También debemos hablar de nuestras leyes educativas.
La LOMLOE no ha solucionado los problemas estructurales de la educación española. En mi opinión, ha añadido además elementos equivocados: exceso de burocracia, un modelo demasiado preocupado por procedimientos y competencias mientras pierde fuerza la adquisición sólida de conocimientos, y una concepción de la evaluación que en ocasiones transmite al alumno que avanzar resulta demasiado fácil.
Pero el verdadero fracaso viene de mucho más lejos que una sola ley. España lleva décadas cambiando su legislación educativa dependiendo del partido que llega a La Moncloa.

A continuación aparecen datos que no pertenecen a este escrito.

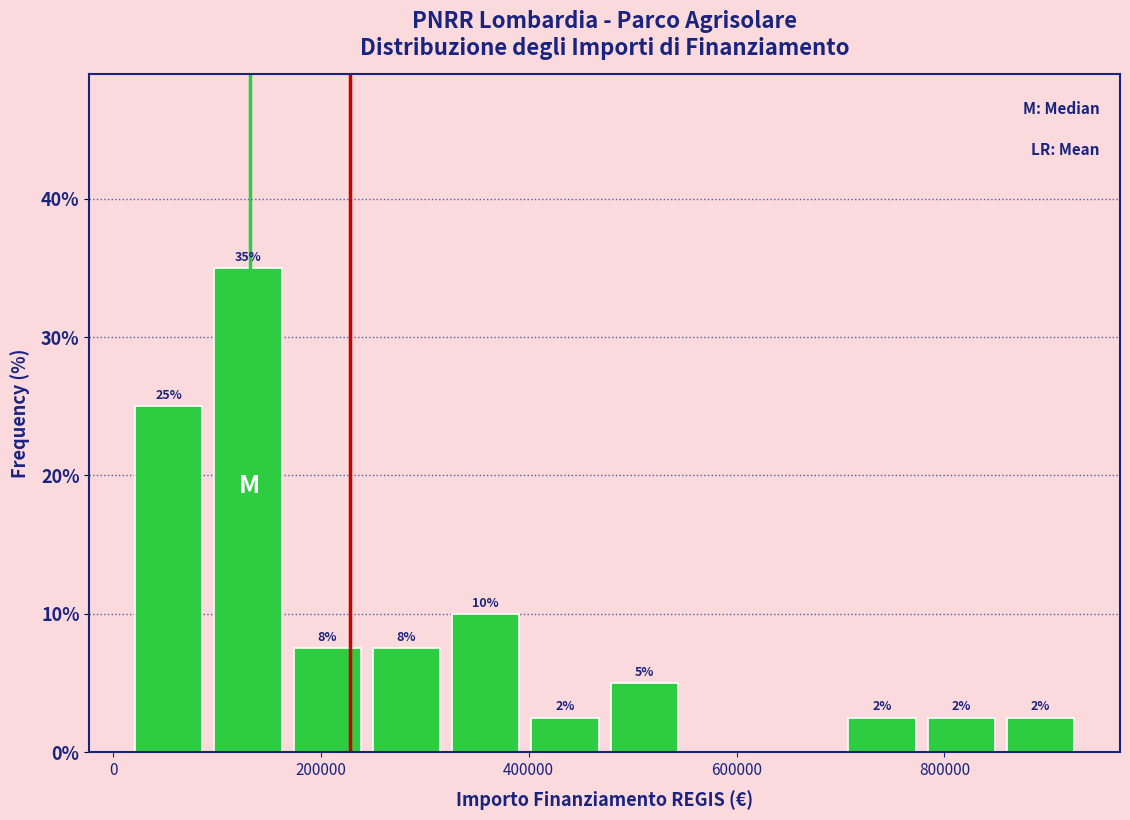

Read against the x-axis, roughly where is the centre of the tallest bar?

120000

Eso es inadmisible. Intolerable.
Necesitamos una ley de Educación pactada por los grandes partidos y concebida para veinte años, no para cuatro. Una norma que permanezca aunque cambie el Gobierno; que establezca qué debe saber un alumno cuando termina Primaria, ESO y Bachillerato; que recupere la cultura del esfuerzo y que garantice al mismo tiempo ayudas reales para quien parte en desventaja. NO ES ADMISIBLE QUE PASEN CURSOS CON SUSPENSOS Y SUSPENSOS HASTA LLEGAR A LOS 16 AÑOS.
Porque también debemos recuperar una palabra que parece haberse convertido en políticamente incorrecta: exigencia.

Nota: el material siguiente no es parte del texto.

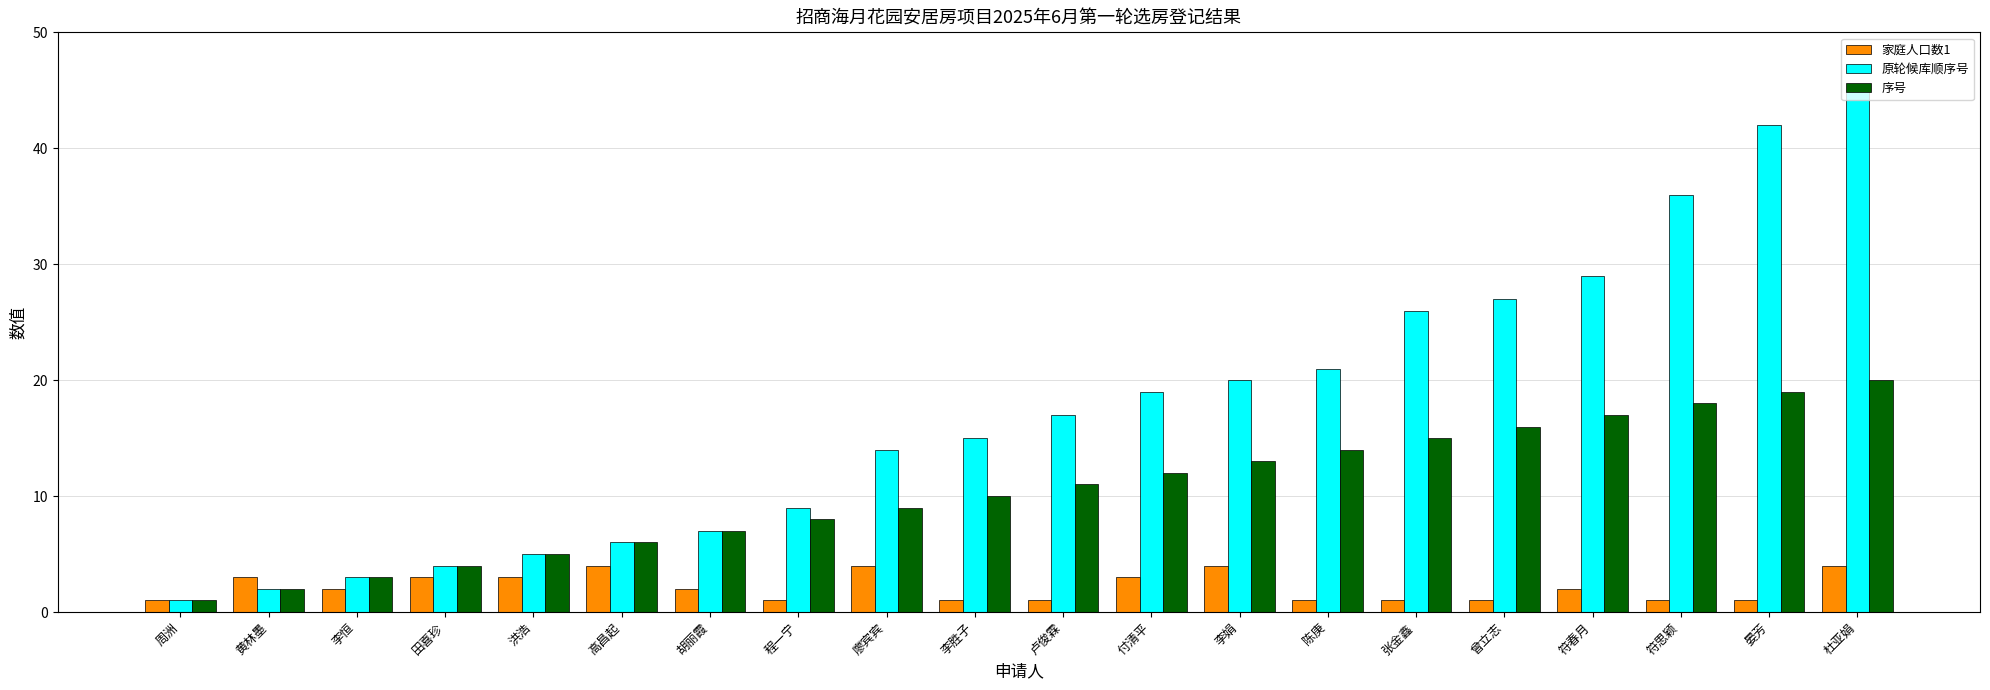

Is the value of 家庭人口数1 at 张金鑫 greater than the value of 原轮候库顺序号 at 符春月?

No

Exigir a un niño no significa maltratarlo ni frustrarlo. Significa enseñarle que aprender requiere esfuerzo, repetición, concentración, memoria, curiosidad y constancia. En algún momento confundimos proteger a nuestros hijos con impedir que se enfrenten a cualquier dificultad.
Y todavía queda otro enorme problema: ¿para qué estamos formando?
Durante décadas hemos transmitido a generaciones enteras que el éxito consistía necesariamente en ir a la universidad. España necesita médicos, ingenieros, periodistas o abogados, naturalmente. Pero necesita también electricistas, soldadores, mecánicos, instaladores, técnicos industriales, especialistas en climatización, programadores, profesionales sociosanitarios y trabajadores cualificados de decenas de sectores en los que las empresas tienen dificultades para encontrar personal. En estos momentos impulsamos jóvenes con exceso de ‘titulitis’ abocados al paro.
La Formación Profesional no puede continuar considerándose el hermano menor de la universidad.
La educación debería estar mucho más conectada con el mercado laboral real. No tiene sentido producir titulados en ámbitos saturados mientras las empresas buscan desesperadamente profesionales técnicos que pueden alcanzar magníficas condiciones laborales.
Y finalmente están los idiomas.
España continúa sin otorgar al inglés —y a las demás lenguas extranjeras— la importancia que merece. Dominar un idioma no consiste únicamente en aprobar una asignatura. Significa poder estudiar en otro país, trabajar en Londres, Berlín, Ámsterdam, Dublín, Nueva York o Singapur, acceder directamente al conocimiento internacional y relacionarse con cientos de millones de personas.
Es una herramienta profesional, pero también vital.
PISA 2025 deja un mensaje mucho más profundo que una clasificación internacional. Desde 2015, en España ha aumentado en 11 puntos porcentuales la proporción de alumnos de bajo rendimiento en matemáticas, 15 puntos en lectura y seis en ciencias.
Podemos seguir buscando culpables durante otros veinte años: al Gobierno, a los profesores, a los padres, a los móviles, a los alumnos o a las leyes. O aceptar algo bastante más incómodo: todos tenemos una parte de responsabilidad.
La recuperación de la educación española necesita mejores profesores y mejor respaldados, sí. Pero también familias presentes, alumnos que estudien, móviles fuera del aula cuando no sean necesarios, menos burocracia, más conocimientos, más Formación Profesional, más idiomas, más esfuerzo y, sobre todo, una política educativa que deje de cambiar cada vez que cambia el Gobierno.